Well, frumps, in a kinder, gentler (less informed) time Rep. Joe “You Lie” Wilson might have gotten away with a sharp rebuke for bad manners but would still be able to ride his “high horse” into the sunset.  BUT – as happens so often in this crazy little 21st century, especially to the GOP – there are “vigilante fact checkers” out there, who are only too happy to call you out if you turn out to be an opportunistic hypocrite.

And so it is that we learned, yesterday, that Joe Wilson, who was so righteously enflamed over the notion that illegal immigrants might benefit from the current healthcare reform bill, broke with the rules of Congressional decorum and protocol and yelled out that the President was a liar.  Well, as we used to say in the old neighborhood “takes one to know one.”

Here’s the skinny on that from OpenCongress.org:

On Wednesday night, Rep. Joe Wilson [R, SC-2], shouted “You lie!” at President Obama when he said that the healthcare bill would not cover illegal immigrants. “The supporters of the government takeover of healthcare and liberals who want to give healthcare to illegals are using my opposition as an excuse to distract from the critical questions being raised about this poorly conceived plan,” Wilson said the next day in a campaign fundraising video.

However, in 2003, Wilson voted to provide federal funds for illegal immigrants’ healthcare. The vote came on the Medicare Prescription Drug, Improvement and Modernization Act of 2003 (MMA), which contained Sec. 1011 authorizing $250,000 annually between 2003 and 2008 for government reimbursements to hospitals who provide treatment for uninsured illegal immigrants. The program has been extended through 2009 and there is currently a bipartisan bill in Congress to make it permanent.

It’s highly unlikely that Rep. Wilson merely forgot about the MMA or that, over time, he lost his original soft-heartedness for illegal immigrants.  This particular bill had one of the most epically contentious and scandalous histories in recent legislative memory. 

www.ac-nancy-metz.fr
“Reader’s Digest Version”

According to Wikipedia:

The bill was debated and negotiated for nearly six years in Congress, and finally passed amid unusual circumstances. Several times in the legislative process the bill had appeared to have failed, but each time was saved when a couple of Congressmen and Senators switched positions on the bill.

The bill was finally introduced in the House of Representatives early on June 25, 2003 as H.R. 1, sponsored by Speaker Dennis Hastert.  All that day and the next the bill was debated, and it was apparent that the bill would be very divisive.  In the early morning of June 27, a floor vote was taken. After the initial electronic vote, the count stood at 214 yeas, 218 nays.

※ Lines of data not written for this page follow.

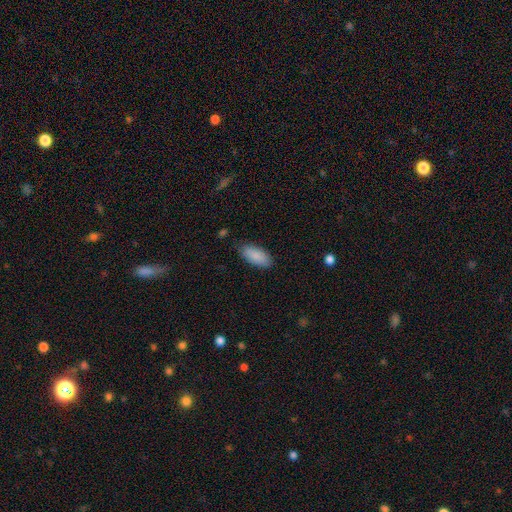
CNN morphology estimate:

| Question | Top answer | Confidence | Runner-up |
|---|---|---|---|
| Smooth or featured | smooth | 88% | star or artifact (6%) |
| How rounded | in between | 88% | cigar-shaped (10%) |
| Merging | none | 83% | minor disturbance (13%) |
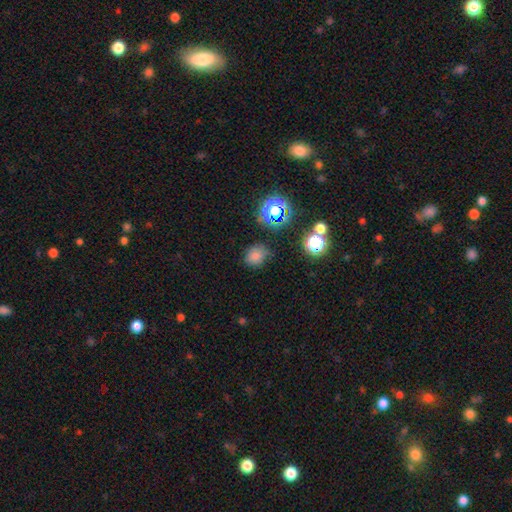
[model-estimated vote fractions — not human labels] A smooth galaxy with no disk features (73%) that is round (59%). Merging: none (72%).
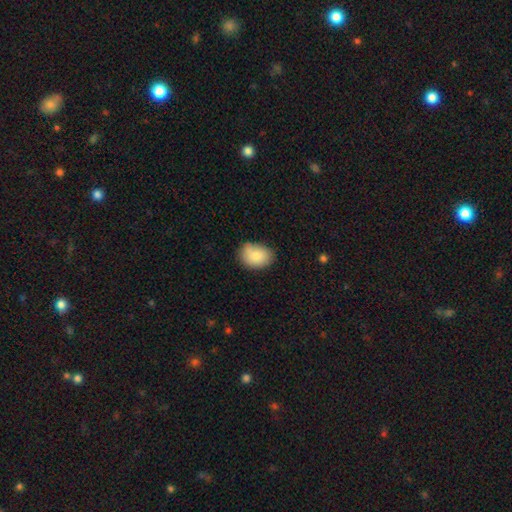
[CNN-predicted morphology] This is clearly a smooth galaxy (84%). How rounded: likely in between (73%). Merging: likely none (69%).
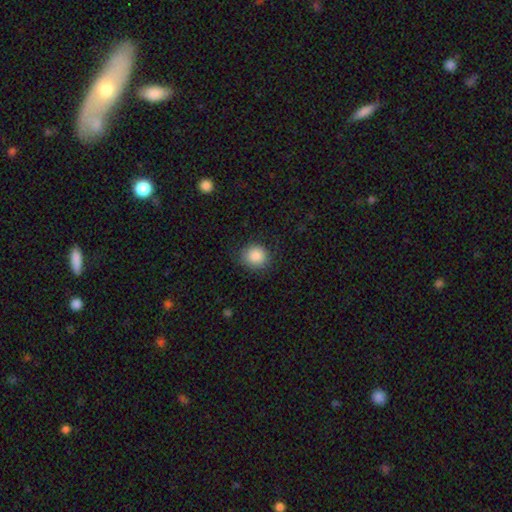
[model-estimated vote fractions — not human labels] This is clearly a smooth galaxy (88%). How rounded: clearly round (84%). Merging: clearly none (83%).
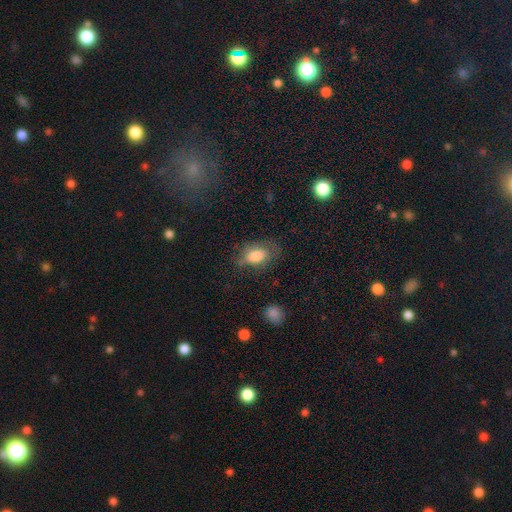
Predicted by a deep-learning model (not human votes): Smooth or featured: smooth — 77% (featured or disk — 14%)
How rounded: in between — 82% (round — 16%)
Merging: none — 53% (minor disturbance — 28%)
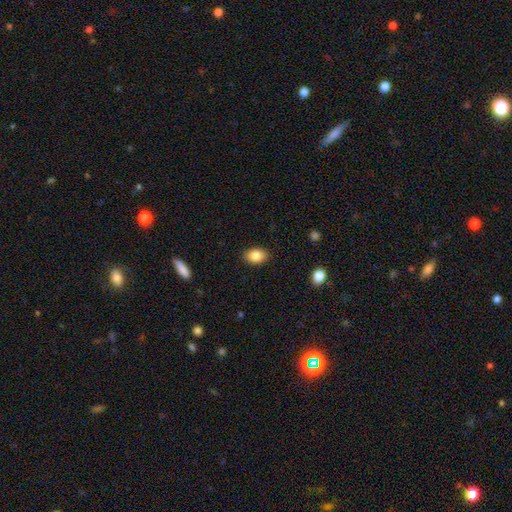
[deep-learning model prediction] Smooth or featured? smooth (85%)
How rounded? in between (84%)
Merging? none (88%)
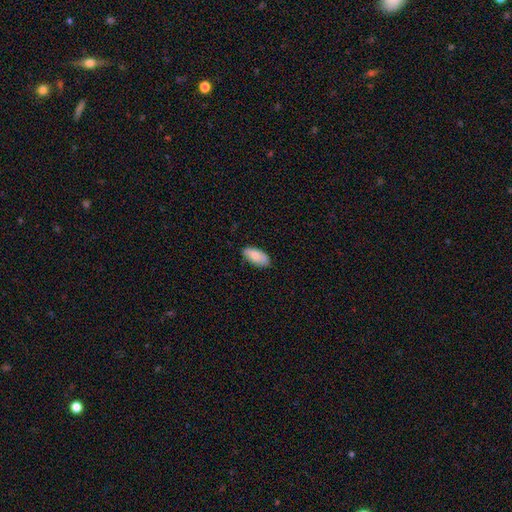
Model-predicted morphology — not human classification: A smooth galaxy with no disk features (81%) that is in between round and cigar-shaped (92%). Merging: none (81%).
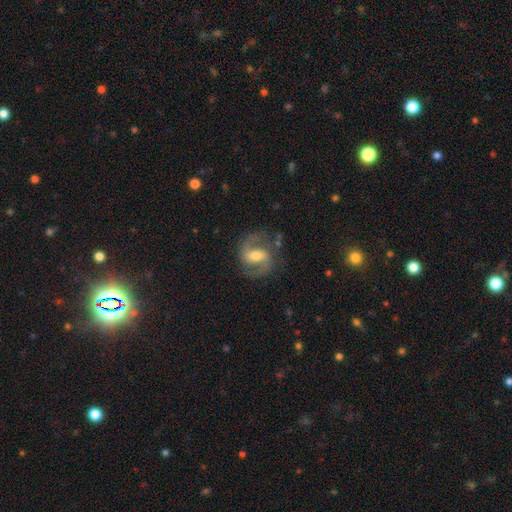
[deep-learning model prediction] smooth-or-featured: featured or disk: 87% | smooth: 8% | star or artifact: 5%
  disk-edge-on: no: 98% | yes: 2%
    bar: weak: 50% | strong: 32% | no: 18%
    has-spiral-arms: yes: 97% | no: 3%
      spiral-winding: medium: 62% | loose: 23% | tight: 15%
      spiral-arm-count: 2: 93% | can't tell: 2% | 1: 2% | 3: 1% | 4: 1% | more than 4: 1%
    bulge-size: moderate: 62% | small: 26% | large: 8% | none: 2% | dominant: 1%
  merging: none: 79% | minor disturbance: 13% | major disturbance: 6% | merger: 2%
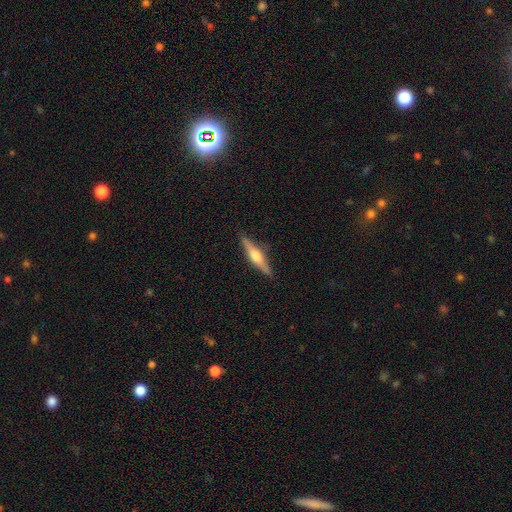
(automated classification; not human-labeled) smooth_or_featured: featured or disk (p=0.59) [alt: smooth p=0.35]
disk_edge_on: yes (p=0.96) [alt: no p=0.04]
edge_on_bulge: rounded (p=0.89) [alt: boxy p=0.07]
merging: none (p=0.87) [alt: minor disturbance p=0.10]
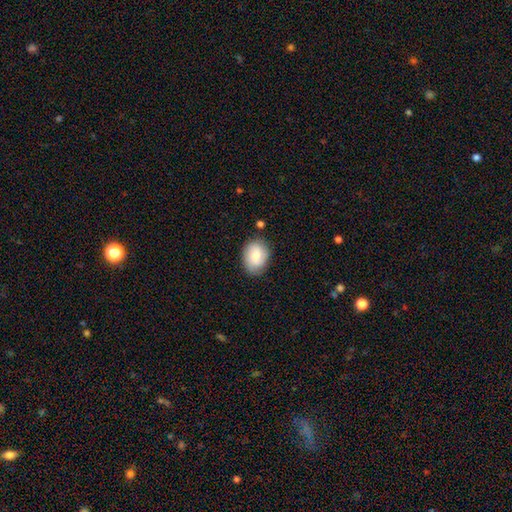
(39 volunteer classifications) smooth_or_featured: smooth (p=0.92) [alt: star or artifact p=0.05]
how_rounded: in between (p=0.61) [alt: round p=0.39]
merging: none (p=0.86) [alt: minor disturbance p=0.11]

Three Republican representatives then changed their votes. One opponent of the bill, Ernest J. Istook, Jr. (R-OK-5), changed his vote to “present” upon being told that C.W. Bill Young (R-FL-10), who was absent due to a death in the family, would have voted “aye” if he had been present. Next, Republicans Butch Otter (ID-1) and Jo Ann Emerson (MO-8) switched their vote to “aye” under pressure from the party leadership. The bill passed by one vote, 216-215.

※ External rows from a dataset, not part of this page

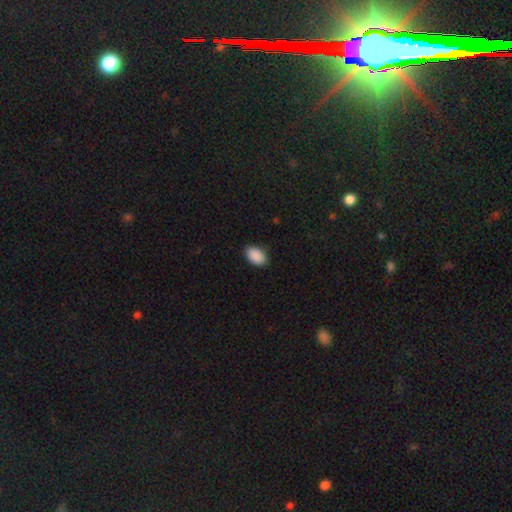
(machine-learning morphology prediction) Smooth or featured?
  - smooth: 91% *
  - star or artifact: 7%
  - featured or disk: 2%
How rounded?
  - in between: 91% *
  - round: 8%
  - cigar-shaped: 1%
Merging?
  - none: 88% *
  - minor disturbance: 9%
  - major disturbance: 2%
  - merger: 1%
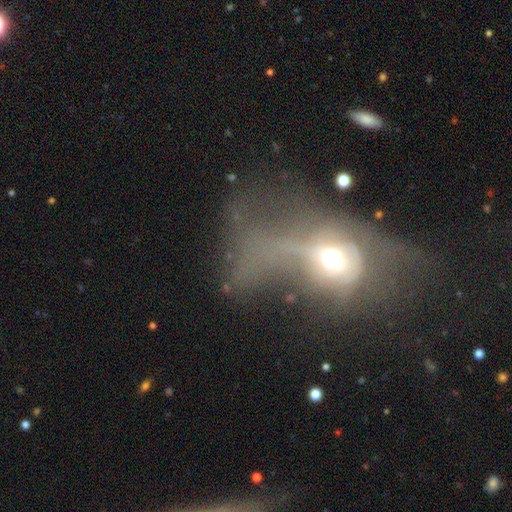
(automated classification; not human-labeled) This appears to be a featured or disk galaxy (46%). Merging: major disturbance (58%).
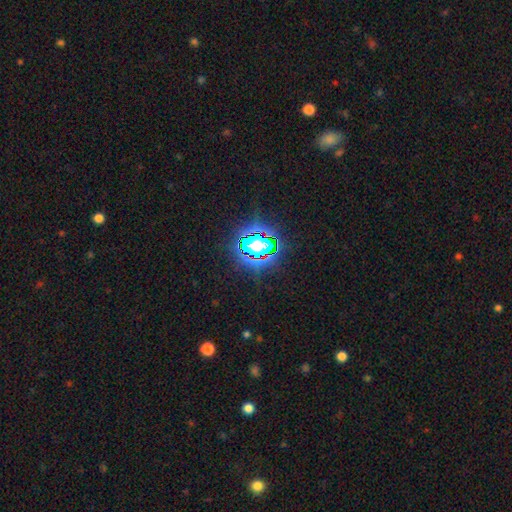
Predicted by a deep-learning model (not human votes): smooth-or-featured: star or artifact: 81% | smooth: 12% | featured or disk: 7%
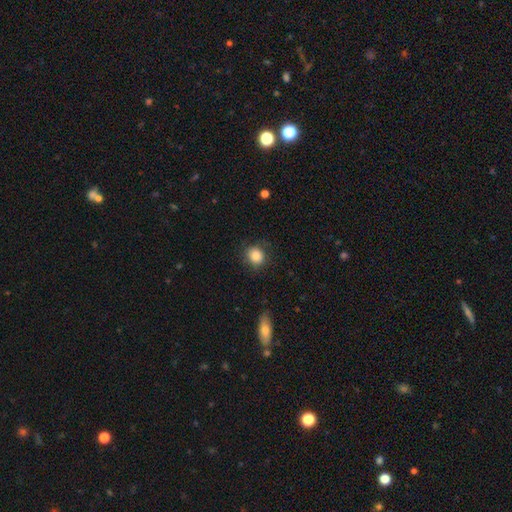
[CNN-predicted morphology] Overall: smooth (86%). How rounded: round (78%). Merging: none (78%).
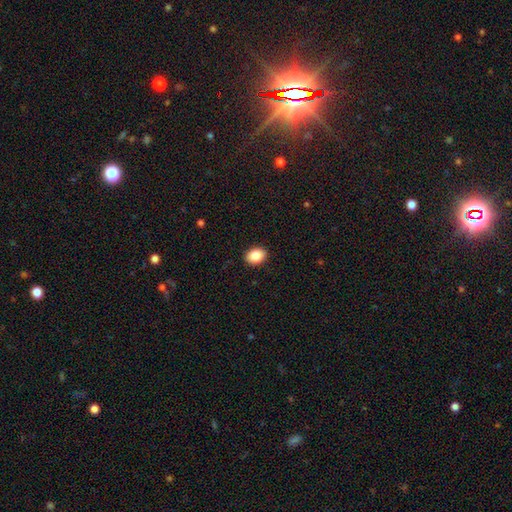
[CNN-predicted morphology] type=smooth (88%); roundness=in between (71%); merging=none (90%).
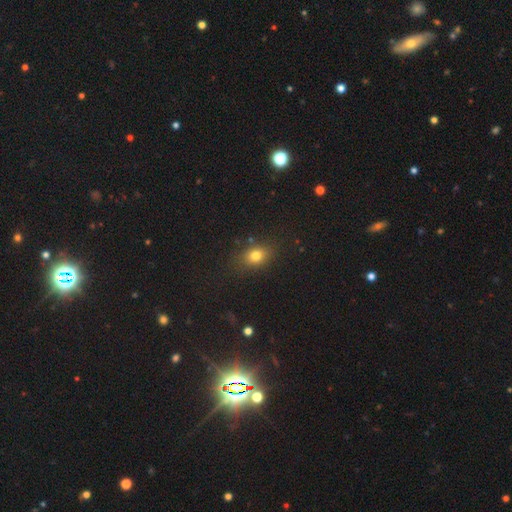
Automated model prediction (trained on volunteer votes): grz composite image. It shows a smooth galaxy with no disk features (78%) that is in between round and cigar-shaped (62%). Merging: none (80%).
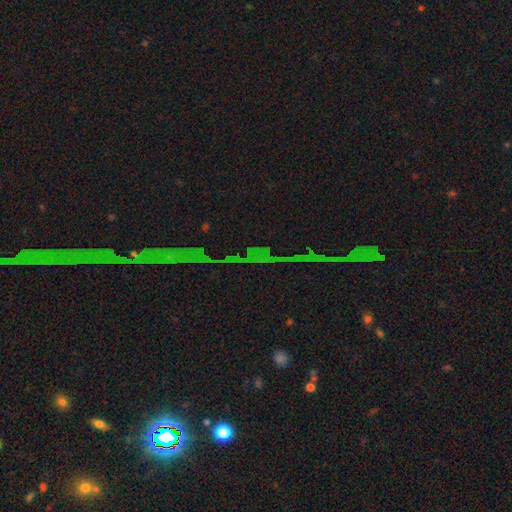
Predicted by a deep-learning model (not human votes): Smooth or featured? Predicted: star or artifact (p=0.75).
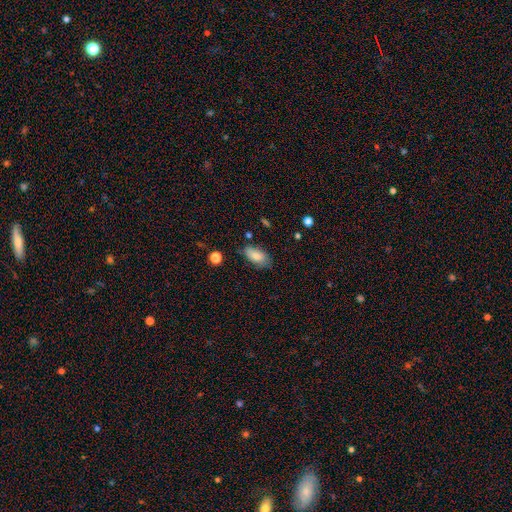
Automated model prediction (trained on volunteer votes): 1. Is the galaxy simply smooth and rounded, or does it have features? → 82% smooth, 11% featured or disk, 8% star or artifact.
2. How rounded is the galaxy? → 91% in between, 6% cigar-shaped, 4% round.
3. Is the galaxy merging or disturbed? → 71% none, 22% minor disturbance, 5% major disturbance, 3% merger.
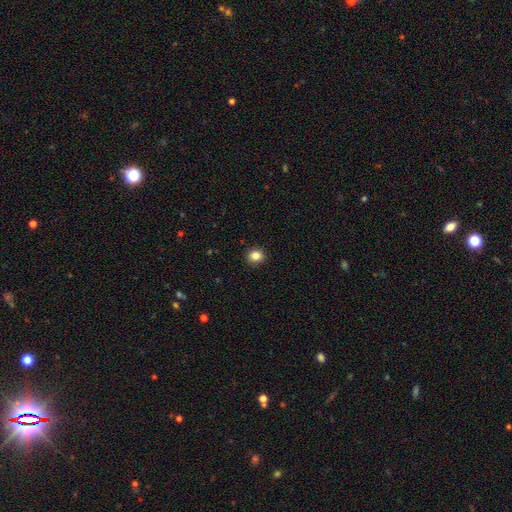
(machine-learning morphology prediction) A smooth galaxy with no disk features (84%) that is round (76%). Merging: none (92%).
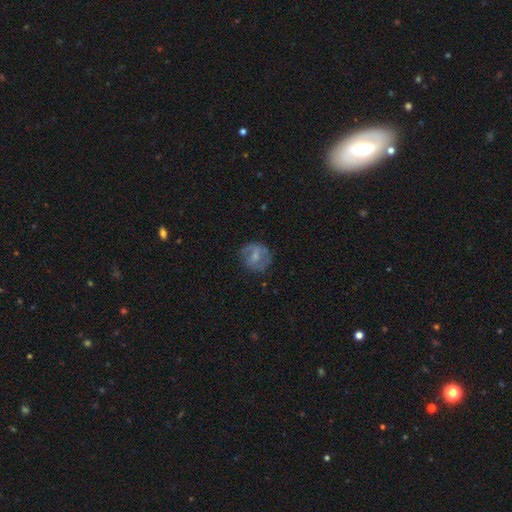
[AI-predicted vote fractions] featured or disk 47%, smooth 45%, star or artifact 8%. Down the decision tree: merging — none (69%).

On June 26, the Senate passed its version of the bill, 76-21. The bills were unified in conference, and on November 21, the bill came back to the House for approval.

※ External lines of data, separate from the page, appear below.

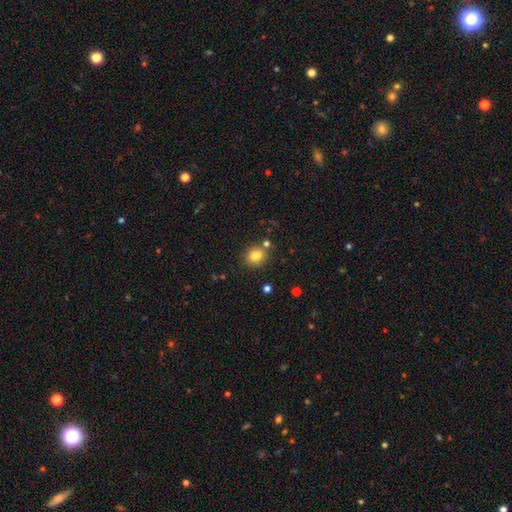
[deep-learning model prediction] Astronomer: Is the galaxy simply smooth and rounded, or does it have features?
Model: smooth — 81%.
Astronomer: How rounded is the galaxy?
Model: round — 77%.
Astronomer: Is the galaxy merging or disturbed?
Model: none — 80%.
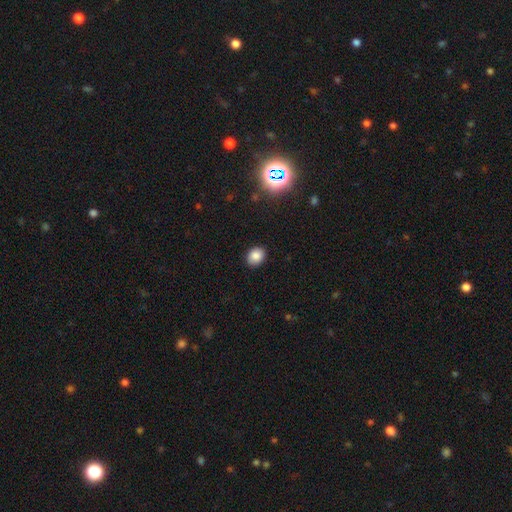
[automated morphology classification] smooth-or-featured: smooth: 84% | star or artifact: 11% | featured or disk: 5%
  how-rounded: in between: 52% | round: 47% | cigar-shaped: 1%
  merging: none: 89% | minor disturbance: 8% | major disturbance: 2% | merger: 1%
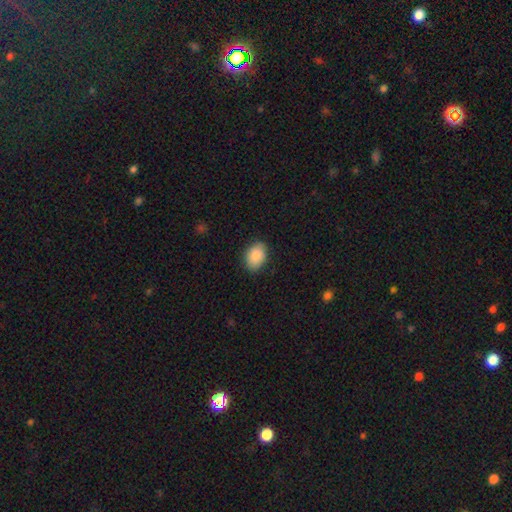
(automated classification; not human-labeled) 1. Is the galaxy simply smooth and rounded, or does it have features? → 88% smooth, 7% star or artifact, 5% featured or disk.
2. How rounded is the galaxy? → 80% in between, 19% round, 1% cigar-shaped.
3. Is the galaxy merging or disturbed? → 85% none, 11% minor disturbance, 2% major disturbance, 1% merger.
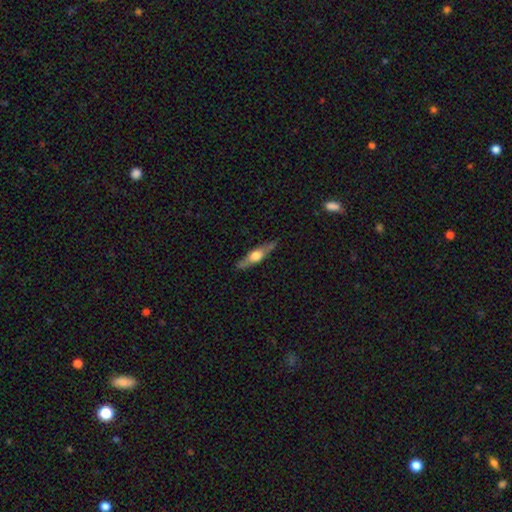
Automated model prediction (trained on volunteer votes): Smooth or featured: featured or disk — 59% (smooth — 36%)
Edge-on disk: yes — 92% (no — 8%)
Edge-on bulge: rounded — 92% (boxy — 6%)
Merging: none — 84% (minor disturbance — 12%)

The bill came to a vote at 3 a.m. on November 22. After 45 minutes, the bill was losing, 219-215, with David Wu (D-OR-1) not voting. Speaker Dennis Hastert and Majority Leader Tom DeLay sought to convince some of dissenting Republicans to switch their votes, as they had in June. Istook, who had always been a wavering vote, consented quickly, producing a 218-216 tally. In a highly unusual move, the House leadership held the vote open for hours as they sought two more votes. Then-Representative Nick Smith (R-MI) claimed he was offered campaign funds for his son, who was running to replace him, in return for a change in his vote from “nay” to “yea.” After controversy ensued, Smith clarified no explicit offer of campaign funds was made, but that that he was offered “substantial and aggressive campaign support” which he had assumed included financial support.[14]

About 5:50 a.m., convinced Otter and Trent Franks (AZ-2) to switch their votes. With passage assured, Wu voted yea as well, and Democrats Calvin M. Dooley (CA-20), Jim Marshall (GA-3) and David Scott (GA-13) changed their votes to the affirmative. But Brad Miller (D-NC-13), and then, Republican John Culberson (TX-7), reversed their votes from “yea” to “nay”. The bill passed 220-215.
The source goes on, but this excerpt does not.